CRIMINAL JUSTICE IMPACT

It is the committee's opinion that this bill does not expressly create a criminal offense, increase the punishment for an existing criminal offense or category of offenses, or change the eligibility of a person for community supervision, parole, or mandatory supervision.

RULEMAKING AUTHORITY

It is the committee's opinion that this bill does not expressly grant any additional rulemaking authority to a state officer, department, agency, or institution.

ANALYSIS

C.S.H.B. 2275 amends the Insurance Code to require a surplus lines insurance contract for a risk located wholly in Texas and that contains an arbitration agreement to provide the following:

that the arbitration will be conducted in Texas unless the following conditions are met:

o   the insurer and policyholder agree to a different venue after the insurer provides written notice to the policyholder of the insurer's request for a different venue; and

o   the insurer provides the policyholder with a premium credit for the costs incurred by the policyholder as a result of the change in venue;

that the arbitration will be governed by Texas law; and

that the insurance contract will be interpreted in accordance with Texas law.

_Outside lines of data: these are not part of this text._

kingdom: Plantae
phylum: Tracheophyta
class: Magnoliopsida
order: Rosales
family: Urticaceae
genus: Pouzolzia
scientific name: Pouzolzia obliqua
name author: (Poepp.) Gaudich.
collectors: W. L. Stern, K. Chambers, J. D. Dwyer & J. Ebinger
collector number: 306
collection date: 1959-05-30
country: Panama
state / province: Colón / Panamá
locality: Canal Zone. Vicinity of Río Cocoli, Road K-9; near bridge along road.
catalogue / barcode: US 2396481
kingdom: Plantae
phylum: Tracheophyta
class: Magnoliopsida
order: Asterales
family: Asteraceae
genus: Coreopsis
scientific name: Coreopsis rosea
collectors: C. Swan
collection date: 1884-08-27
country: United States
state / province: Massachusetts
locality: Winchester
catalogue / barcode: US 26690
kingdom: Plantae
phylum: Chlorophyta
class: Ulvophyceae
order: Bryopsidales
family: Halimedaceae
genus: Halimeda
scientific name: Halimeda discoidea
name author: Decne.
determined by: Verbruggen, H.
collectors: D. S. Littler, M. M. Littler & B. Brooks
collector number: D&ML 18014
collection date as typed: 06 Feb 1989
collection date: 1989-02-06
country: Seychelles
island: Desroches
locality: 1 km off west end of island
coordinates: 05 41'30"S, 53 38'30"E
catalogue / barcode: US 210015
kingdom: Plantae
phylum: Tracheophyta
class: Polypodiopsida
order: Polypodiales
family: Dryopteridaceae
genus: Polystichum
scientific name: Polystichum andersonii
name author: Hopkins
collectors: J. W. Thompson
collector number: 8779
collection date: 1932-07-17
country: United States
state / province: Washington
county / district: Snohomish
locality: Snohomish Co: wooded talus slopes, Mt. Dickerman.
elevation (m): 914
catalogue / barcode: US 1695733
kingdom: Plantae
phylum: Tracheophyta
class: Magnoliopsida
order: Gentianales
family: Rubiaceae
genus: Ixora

The bill applies only to a surplus lines insurance contract delivered, issued for delivery, or renewed on or after January 1, 2026. A surplus lines insurance contract delivered, issued for delivery, or renewed before January 1, 2026, is governed by the law as it existed immediately before the bill's effective date, and that law is continued in effect for that purpose.

EFFECTIVE DATE

September 1, 2025.

COMPARISON OF INTRODUCED AND SUBSTITUTE

While C.S.H.B. 2275 may differ from the introduced in minor or nonsubstantive ways, the following summarizes the substantial differences between the introduced and committee substitute versions of the bill.

While the introduced and the substitute both establish requirements for a surplus lines insurance contract that contains an arbitration agreement, the substitute specifies that its provisions apply to such a contract for a risk located wholly in Texas, whereas the introduced did not contain this specification. Additionally, the substitute includes an exception to the requirement for such a contract to provide that an arbitration will be conducted in Texas if the insurer and policyholder agree to a different venue after the insurer notifies the policyholder of a request for a different venue and the insurer provides the policyholder with a premium credit for the costs incurred by the policyholder as a result of the change in venue, whereas the introduced did not include any such exception.